= WORK REQUIRED =
Each entry below must be written out exactly, with pictures left out.

= DATA =
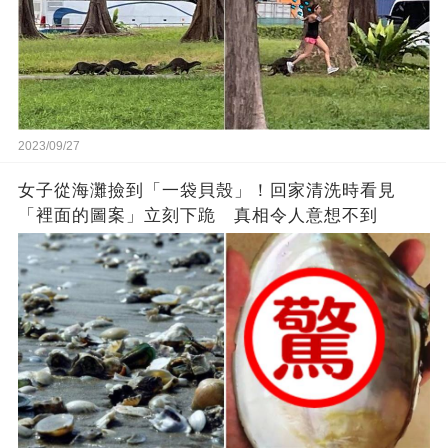
2023/09/27
女子從海灘撿到「一袋貝殼」！回家清洗時看見
「裡面的圖案」立刻下跪 真相令人意想不到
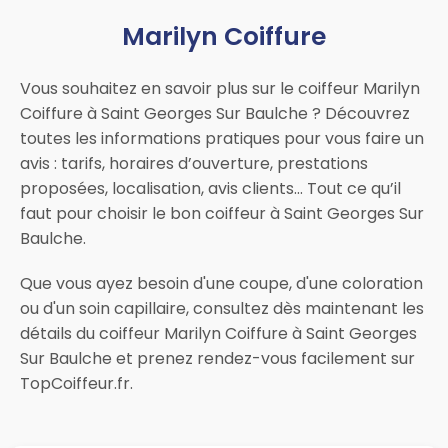
Marilyn Coiffure
Vous souhaitez en savoir plus sur le coiffeur Marilyn
Coiffure à Saint Georges Sur Baulche ? Découvrez
toutes les informations pratiques pour vous faire un
avis : tarifs, horaires d’ouverture, prestations
proposées, localisation, avis clients… Tout ce qu’il
faut pour choisir le bon coiffeur à Saint Georges Sur
Baulche.
Que vous ayez besoin d'une coupe, d'une coloration
ou d'un soin capillaire, consultez dès maintenant les
détails du coiffeur Marilyn Coiffure à Saint Georges
Sur Baulche et prenez rendez-vous facilement sur
TopCoiffeur.fr.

= RESULT OF THIS EXERCISE =
2023/09/27
女子從海灘撿到「一袋貝殼」！回家清洗時看見
「裡面的圖案」立刻下跪 真相令人意想不到
Marilyn Coiffure
Vous souhaitez en savoir plus sur le coiffeur Marilyn
Coiffure à Saint Georges Sur Baulche ? Découvrez
toutes les informations pratiques pour vous faire un
avis : tarifs, horaires d’ouverture, prestations
proposées, localisation, avis clients… Tout ce qu’il
faut pour choisir le bon coiffeur à Saint Georges Sur
Baulche.
Que vous ayez besoin d'une coupe, d'une coloration
ou d'un soin capillaire, consultez dès maintenant les
détails du coiffeur Marilyn Coiffure à Saint Georges
Sur Baulche et prenez rendez-vous facilement sur
TopCoiffeur.fr.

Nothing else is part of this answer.